Hallo sandhofer,
Du warst fleißig zum Jahresende und hast ausgemistet! Gut so, zum Jahreswechsel soll man sich von Ballast und Überlebtem trennen. In manchen Ländern wirft man zu Silvester symbolisch und ganz konkret alten Hausrat aus dem Fenster… Ich komm erst heute dazu.
Deinen Einlassungen zu 12/1797 hab ich kaum etwas hinzuzufügen. Zur Verteidigung der „
vorher nicht in Erscheinung getretenen“ Louise Brachmann sei vielleicht noch gesagt, dass sie bei Erscheinen der letzten Nummer erst knapp zwanzig war. Ihre Gedichte wurden Schiller von Novalis empfohlen, weitere sind in Schillers Musenalmanach erschienen. Von Müllner später als die
deutsche Sappho bezeichnet, wegen ihres Schicksals (sie drehte durch und nahm sich schließlich das Leben) oft mit Karoline v. Günderode verglichen, soll sie immerhin nachfolgenden Dichtern Anregungen gegeben haben, z.B C.F. Meyer …
In Bezug auf Einsiedels Utopie bestätigtest Du mir in einem Deiner Posts, dass Utopien,
weiß der Himmel warum, irgendwie die Tendenz haben, rückwärts gerichtet zu sein. Schlimmer, sie weisen (fast) immer auch faschistische Spurenelemente auf. In Einsiedels Utopie heißt die Kaste der Bauern
die Nährenden. Hat Goebbels das gelesen? Reichs-
Nährstand war die Bezeichnung für die Bauern im 3. Reich.
Die Coda, finde ich, reißt das ganze ein bisschen heraus,weil ironisch zurücknommen wird.
Zu den Horen als ganzes:
Leicht beieinander wohnen die Gedanken, doch hart im Raume stoßen sich die Sachen(Wallenstein)
Hoch im Anspruch, kläglich in der Realisierung, sind die
Horen für mich eine einzige Demonstration dieses Satzes, den Schiller1797 - vielleicht auch im Hinblick auf sein dahinsiechendes Horen-Projekt - dem Wallenstein in den Mund legt.
Es stimmt leider, bis auf die unabhängig von den
Horen bereits bekannten Texte ist die Mehrzahl der Beiträge kaum wert gelesen zu werden.
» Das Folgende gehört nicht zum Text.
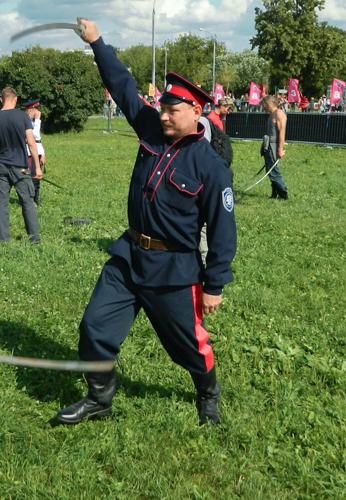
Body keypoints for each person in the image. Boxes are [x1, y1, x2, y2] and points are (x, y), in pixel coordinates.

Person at [55, 20, 237, 427]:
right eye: (163, 108)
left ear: (196, 111)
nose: (165, 115)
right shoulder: (152, 131)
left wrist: (215, 284)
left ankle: (208, 394)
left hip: (174, 270)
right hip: (129, 256)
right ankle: (99, 398)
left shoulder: (210, 166)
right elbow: (121, 85)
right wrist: (97, 42)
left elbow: (223, 228)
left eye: (174, 110)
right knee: (94, 328)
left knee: (189, 345)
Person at [0, 87, 41, 244]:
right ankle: (34, 239)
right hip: (20, 167)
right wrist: (37, 167)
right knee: (27, 202)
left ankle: (3, 240)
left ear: (1, 100)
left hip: (1, 166)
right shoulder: (22, 117)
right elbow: (31, 142)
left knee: (2, 202)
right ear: (15, 100)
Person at [259, 95, 288, 199]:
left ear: (269, 104)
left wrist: (280, 149)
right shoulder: (272, 114)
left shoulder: (279, 113)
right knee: (269, 170)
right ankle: (274, 193)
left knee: (273, 170)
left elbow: (281, 132)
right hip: (268, 145)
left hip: (273, 146)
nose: (263, 107)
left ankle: (283, 192)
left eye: (263, 105)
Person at [23, 99, 45, 207]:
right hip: (29, 151)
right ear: (30, 110)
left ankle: (37, 196)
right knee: (30, 175)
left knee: (38, 175)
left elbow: (39, 140)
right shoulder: (26, 121)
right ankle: (29, 198)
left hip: (38, 150)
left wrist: (43, 153)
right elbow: (35, 135)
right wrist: (38, 120)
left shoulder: (33, 121)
Verborgene literarische Schätze habe ich nicht gefunden. Für das Scheitern der
Horen auf ganzer Linie mag es viele Gründe geben, einer ist sicher das Politisierungsverbot, das zur Auflage für Beiträger gemacht wurde. So wird der Leser, dem ganz anderes auf den Nägeln brennt in dieser politisch brisanten Zeit, mit ästhetischen, poetologischen und anderen weltfremden Themen abgespeist. Alles, was irgendwie spannend, konfliktgeladen oder aktuell ist, wird abgewürgt und hinausgedrängt. Nun gut,
der Weg zur Freiheit soll über das Schöne gehen, gab Schiller in seiner Revolutionsvermeidungsschrift Ä.E. die Devise aus und sie hat einiges für sich. Aber was in den Horen übrigbleibt, ist brav, bieder, konservativ, von jeglicher Brisanz und Lebendigkeit gereinigt, steril und sterbenslangweilig. Die präferierte „lyrische“ Gedichtform ist das Dinggedicht: der
Dorffriedhof, der
Spaziergang, die
Eichbäume. usw. Kurzum, den Horenerzeugnissen mit ihrer Verdrängung und Ver
leugnung der Realität fehlt es - um im Jargon der Klassik zu sprechen - am Wahren. Und das Wahre ist Vorbedingung für das Gute und Schöne.
Rien n’est beau que le vrai - wie Schiller und die Horen wissen.
Ich gratuliere uns zu unserer Leserunde, zu unserem Durchhaltevermögen bei dieser strohtrockenen Lektüre.

Die
Horen von A bis Z gelesen zu haben, kann kaum jemand von sich sagen!Der Kommentator unserer Ausgabe jedenfalls nicht.
Ich habe trotz allem unendlich viel durch die Beschäftigung mit den
Horen gelernt: über die Weimarer Klassik, über Goethe &Schiller usw. Mit letzterem bin noch nicht fertig.